In fact, Marrone is one of only three AQ-conference coaches in the past 25 years to end a streak of at least five consecutive losing seasons in his second year on the job. The others are Tom Coughlin of Boston College in 1992 and Hal Mumme of Kentucky in 1998.

"I believe I can do this job," said Marrone, a former Syracuse offensive lineman. "I don't know if I can say that about other jobs. There has to be a fit. There has to be a fit for the staff."

Marrone added that taking over a program that had lost its fans and its morale put a premium on trust and consistency. He revamped a staff with a premium on ties to Syracuse (three former Orange players are coaches) and to the high schools in Syracuse's traditional recruiting grounds. And yes, he believed he had to show progress in his second season.

"The way the media is, there's so much exposure, and there's finance -- 'We're paying this guy X amount of money,'" he said.

Dooley, like Marrone, is convinced that the increased media attention has sped up the clock on all coaches. The 12-month drumbeat of news about college football has made fans unwilling to wait for progress.

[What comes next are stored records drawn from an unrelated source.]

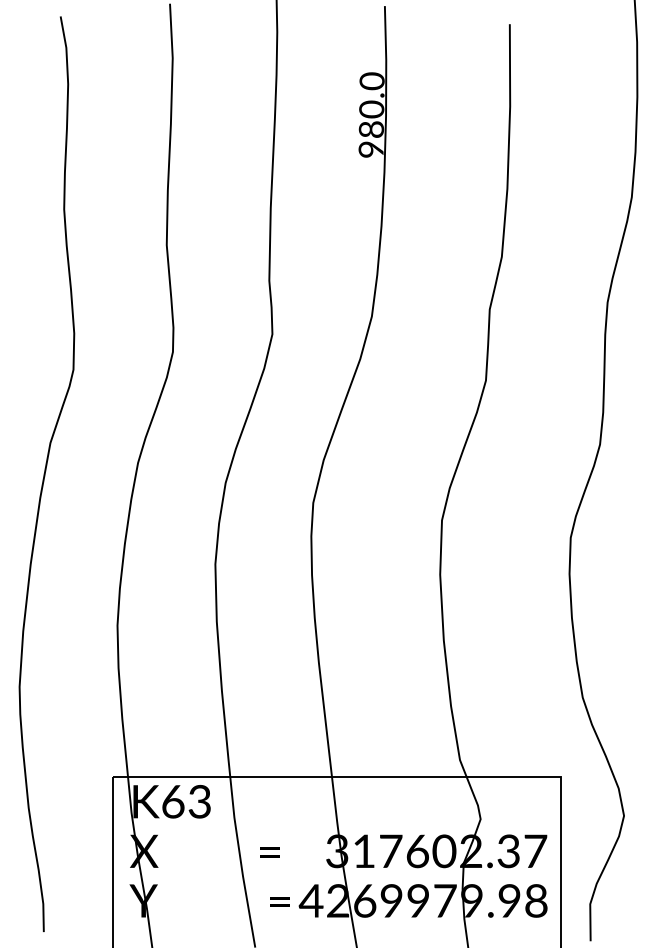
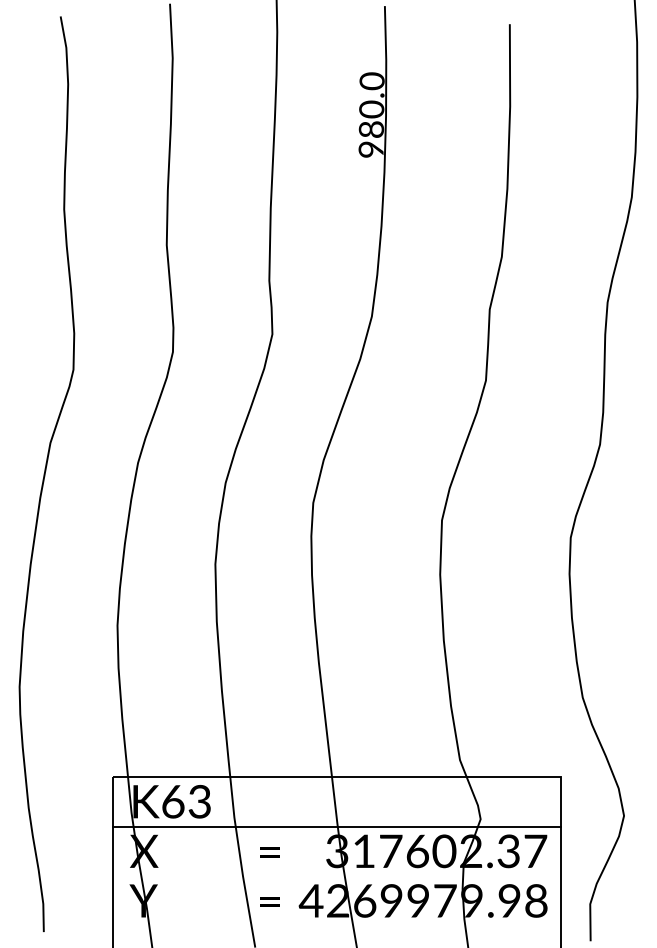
line at (336, 826): none -> present
text at (279, 901) position: (279, 901) -> (269, 901)
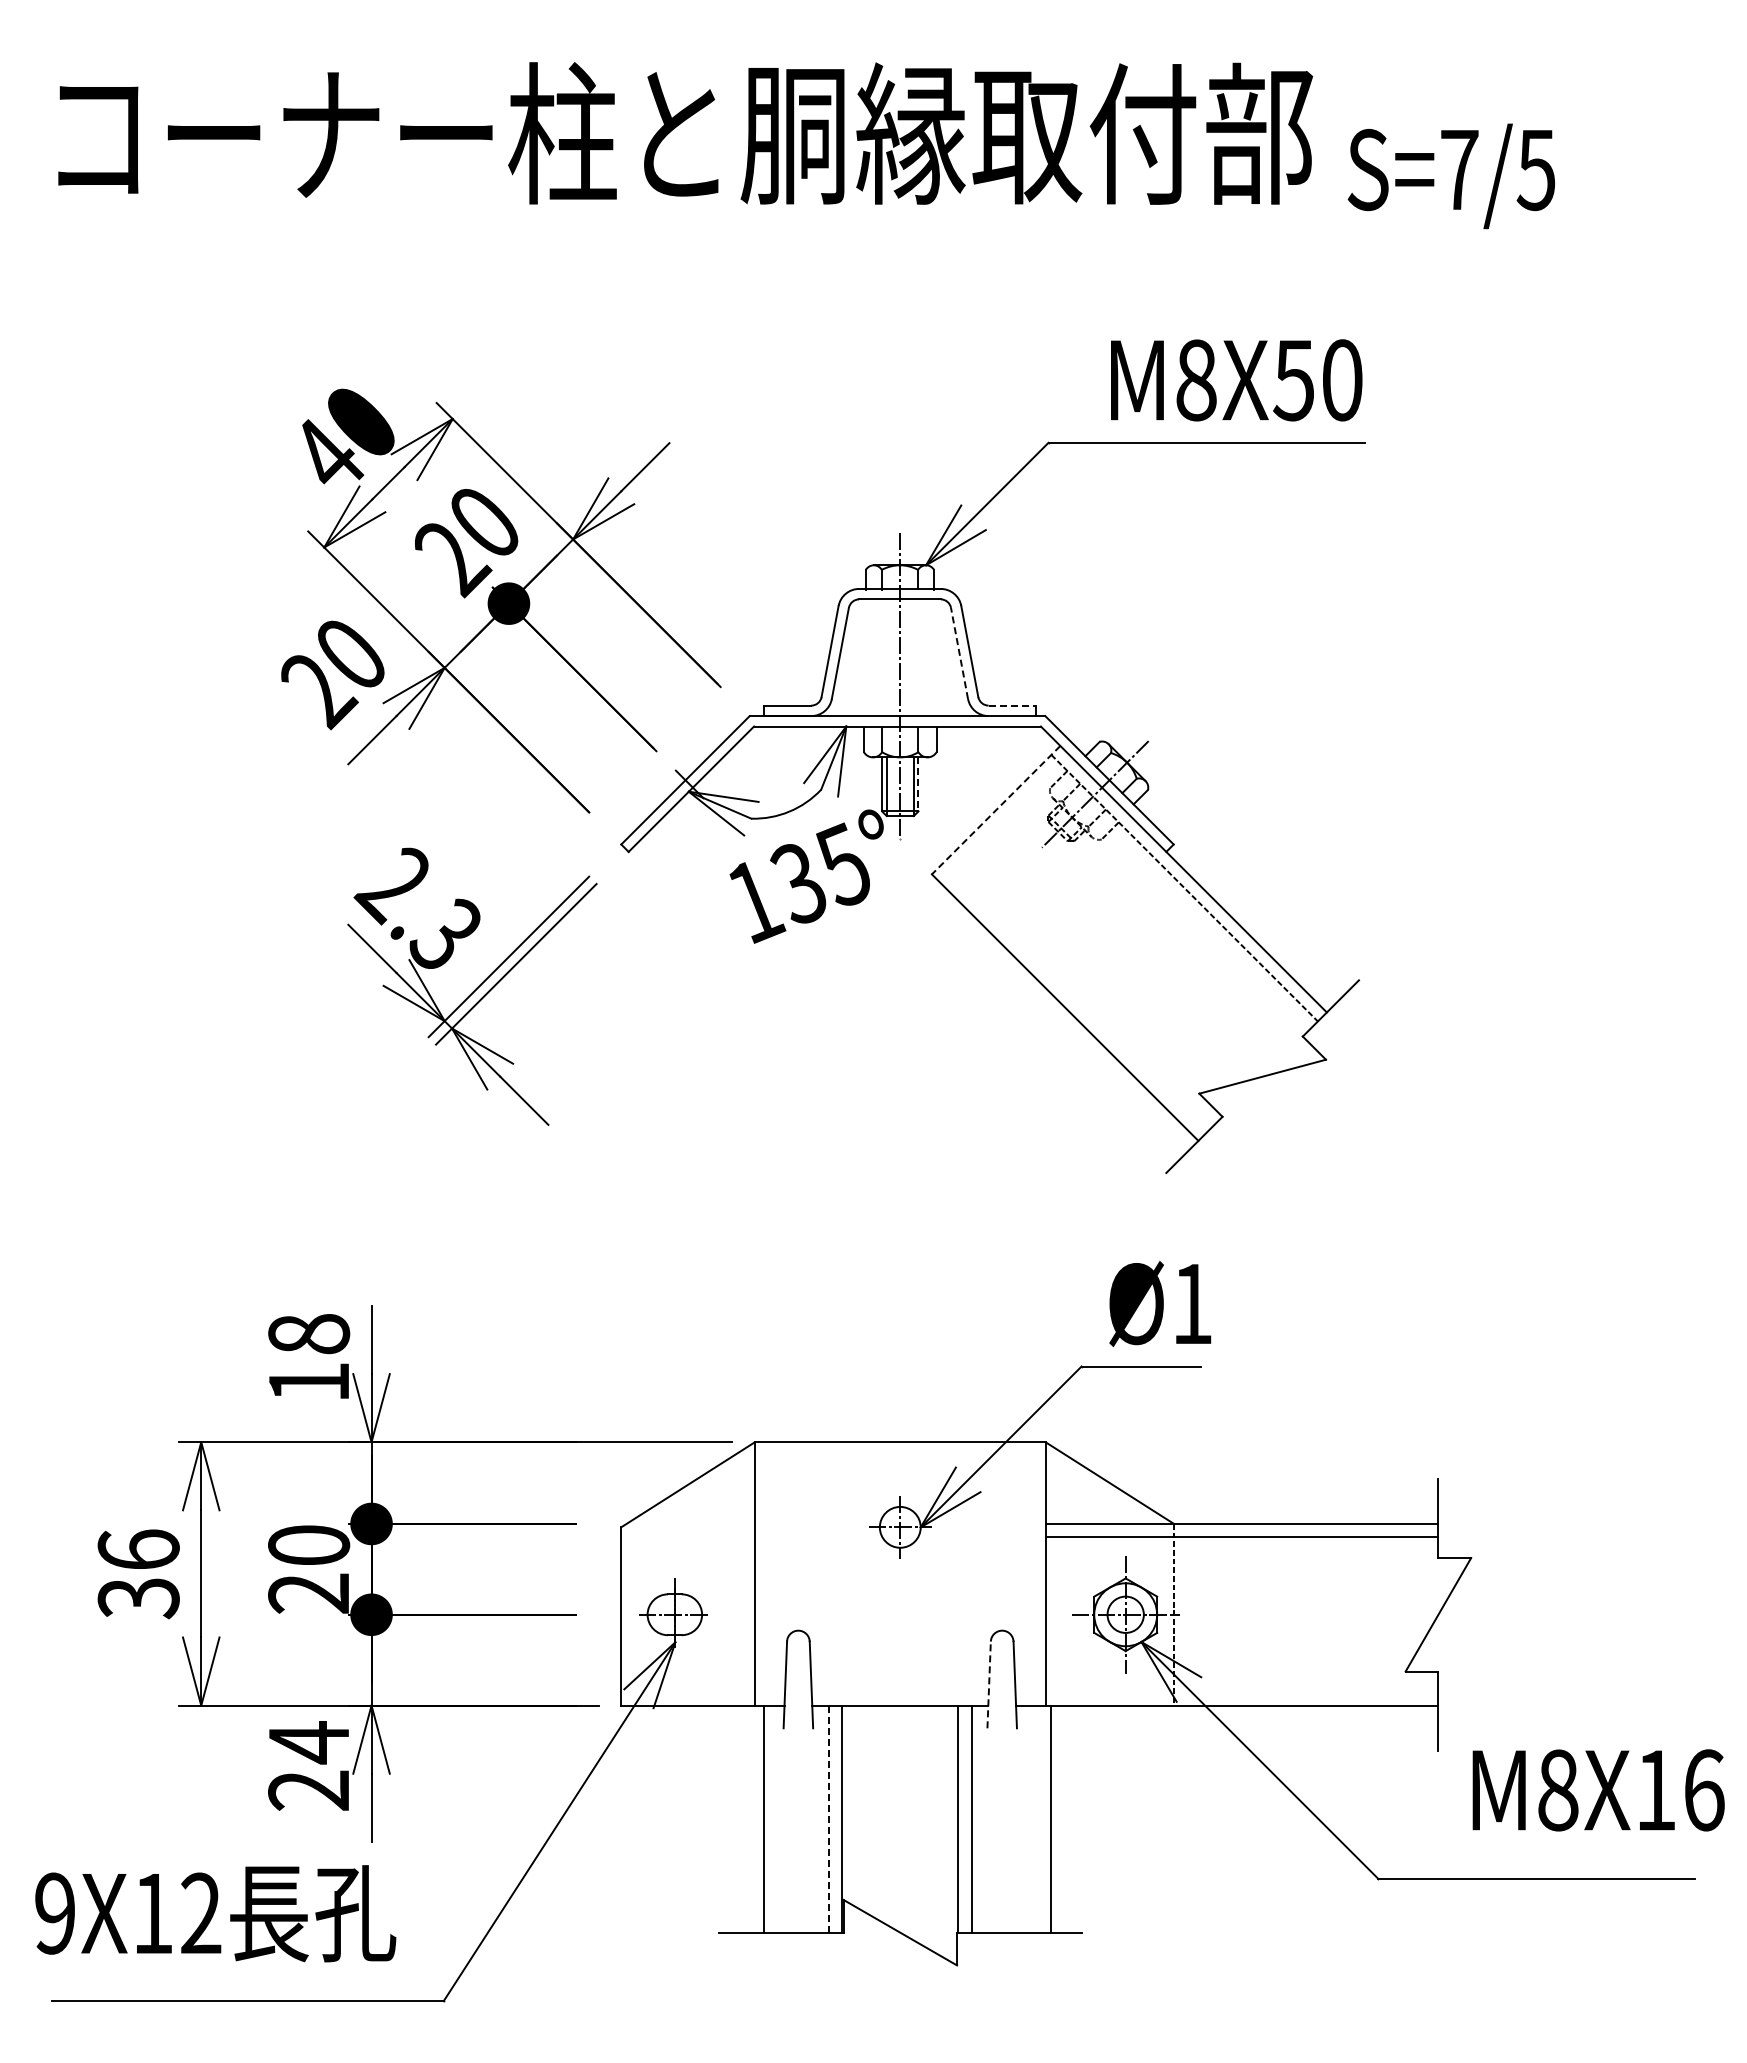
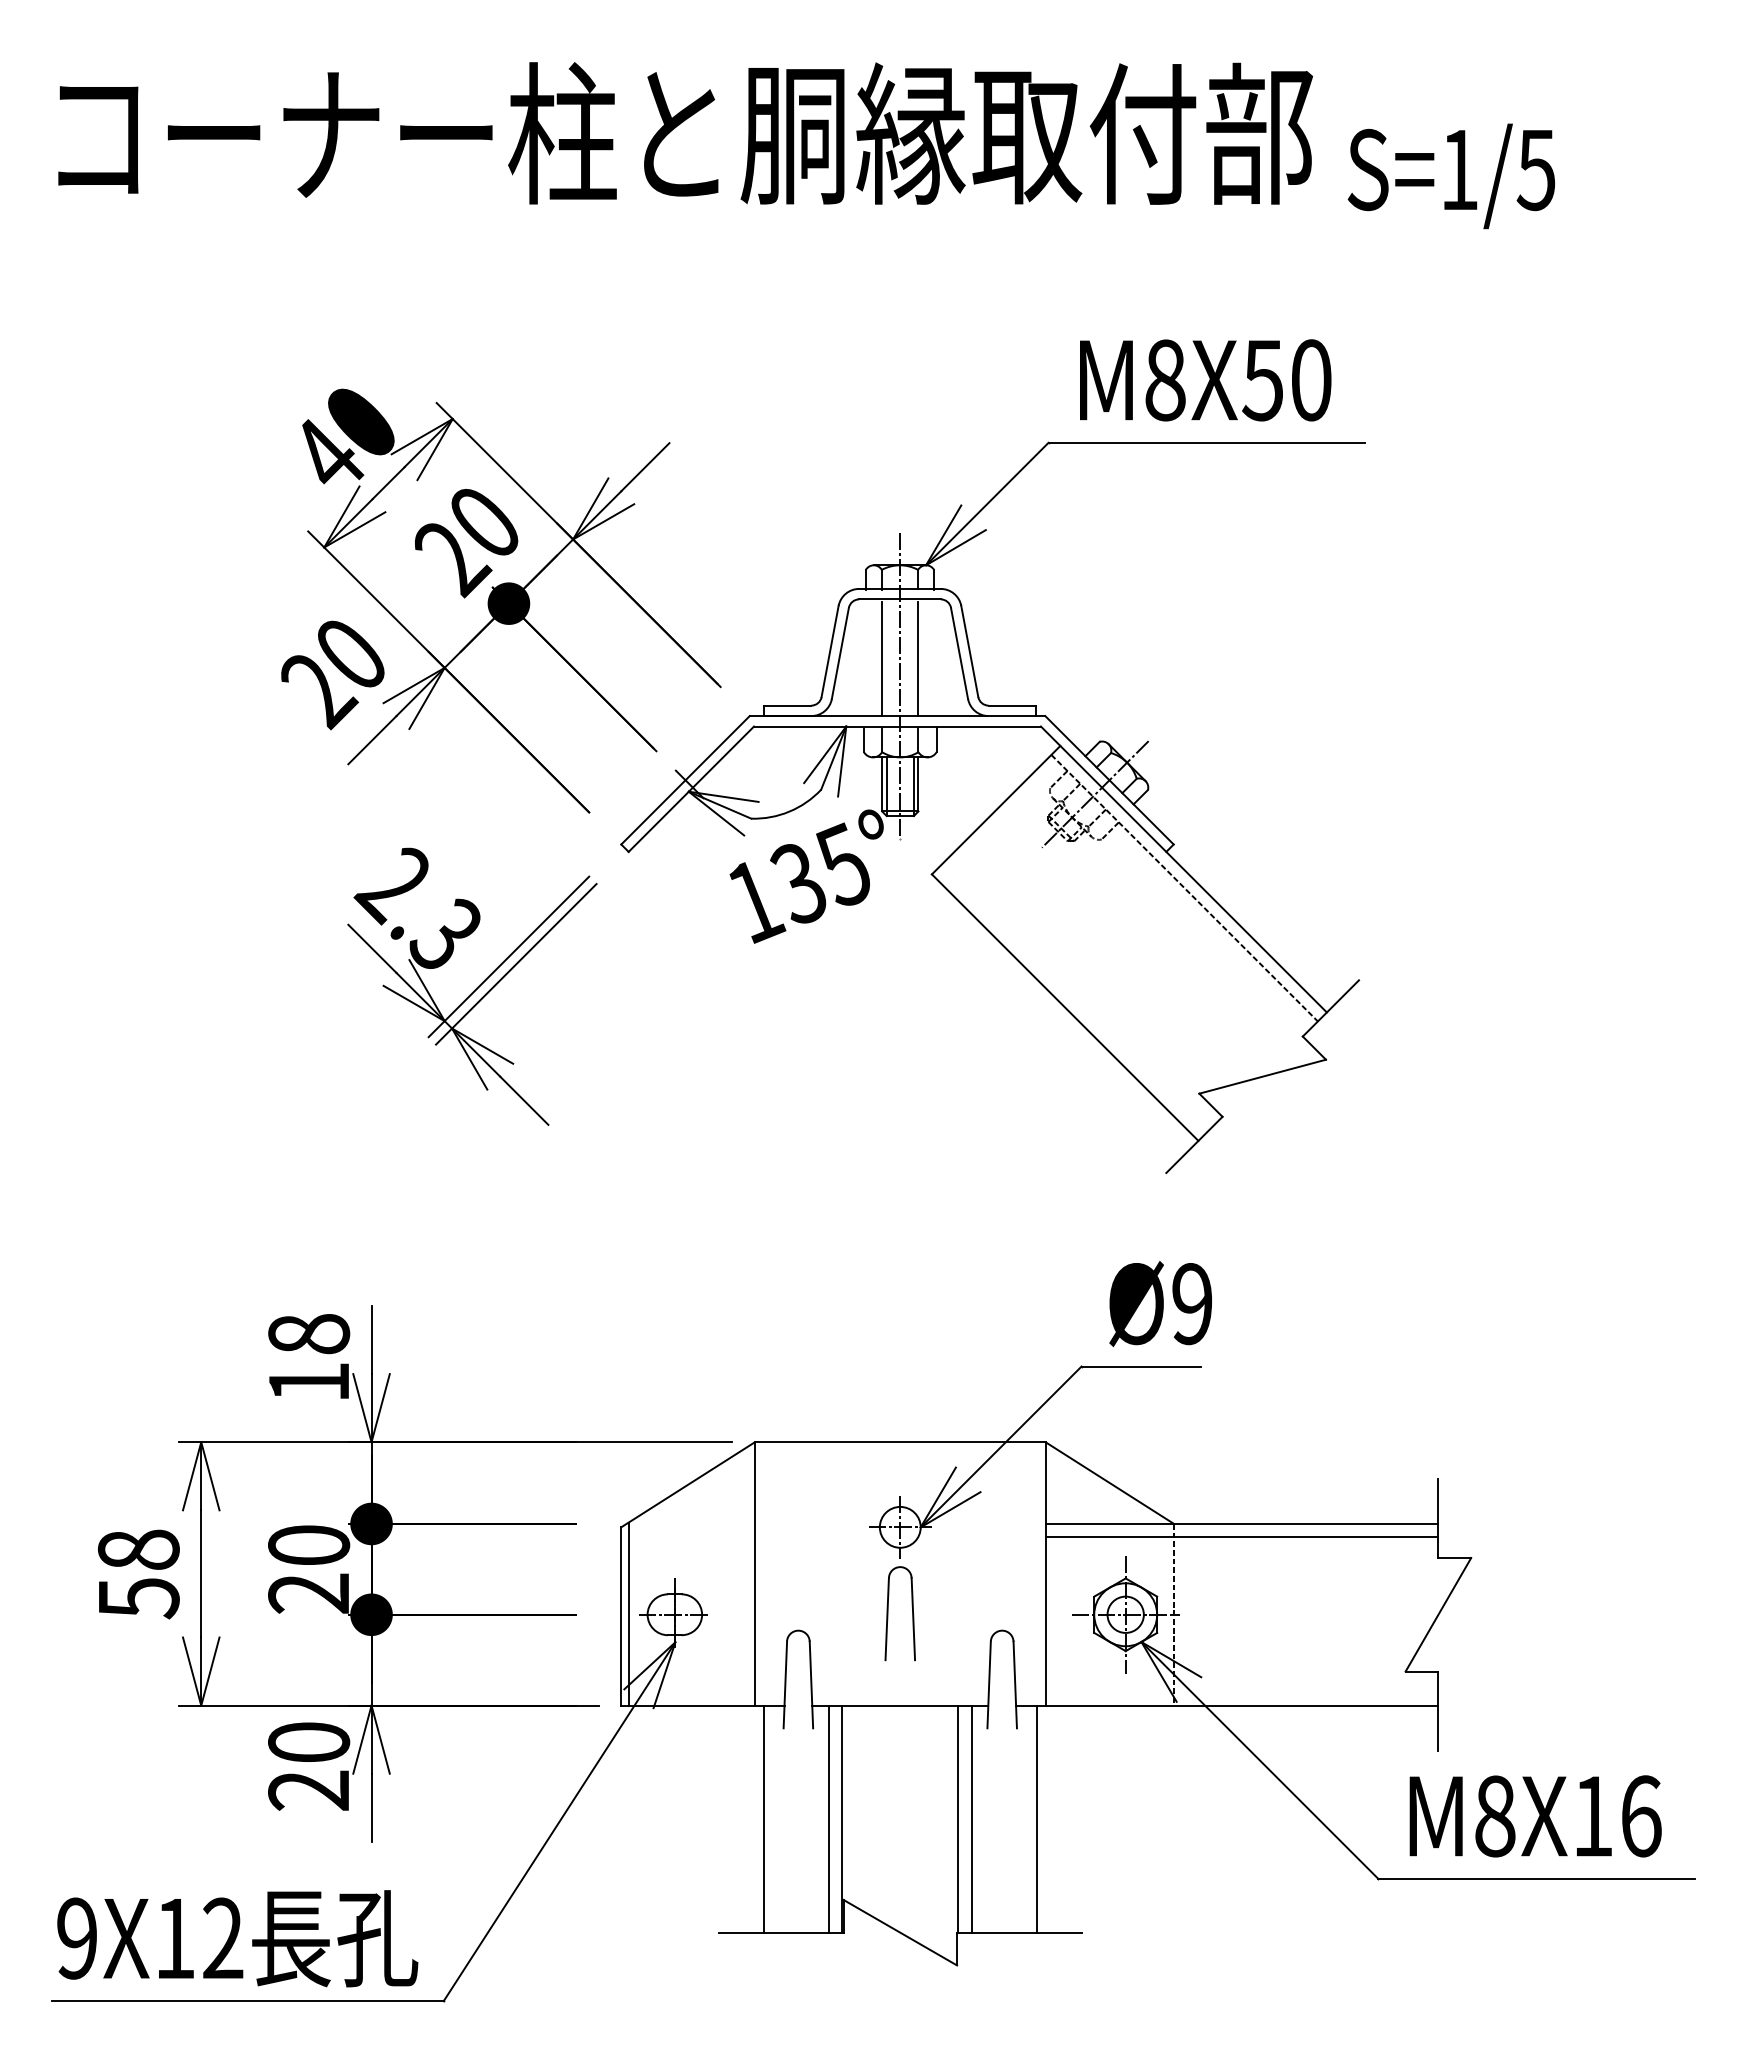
text at (1459, 169): S=7/5 -> S=1/5
text at (1236, 380) position: (1236, 380) -> (1205, 380)
line at (959, 652): dashed -> solid
line at (881, 659): none -> present
line at (918, 659): none -> present
line at (1012, 705): dashed -> solid
line at (918, 784): dashed -> solid
line at (996, 810): dashed -> solid
text at (1191, 1304): Ø1 -> Ø9
text at (138, 1574): 36 -> 58
line at (628, 1613): none -> present
part at (888, 1613): none -> present
line at (989, 1684): dashed -> solid
text at (309, 1742): 24 -> 20
text at (1598, 1790) position: (1598, 1790) -> (1535, 1816)
line at (1050, 1818) position: (1050, 1818) -> (1036, 1818)
line at (828, 1819): dashed -> solid
text at (215, 1913) position: (215, 1913) -> (237, 1938)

That's not what Dooley recalled from growing up as the son of former Georgia coach Vince Dooley, who won 201 games in his College Football Hall of Fame career (1964-88).

"I think it's because we talk about it [college football] every day of the year," Derek Dooley said. "I just remember when I was growing up. Of course, you had the season. And then my father wasn't in the paper until signing day. And then you have signing day. You hear the coach. You talk about that. And then you don't hear from him again for another month. And then you start spring practice. And you hear the coach talk about the team. And then you don't hear from him again until August."

So everything goes faster these days. The coverage that his father received in three years, Derek Dooley might receive in one. That might be why he's attempting to slow down the clock on his tenure at Tennessee. Welcome to Year 1½.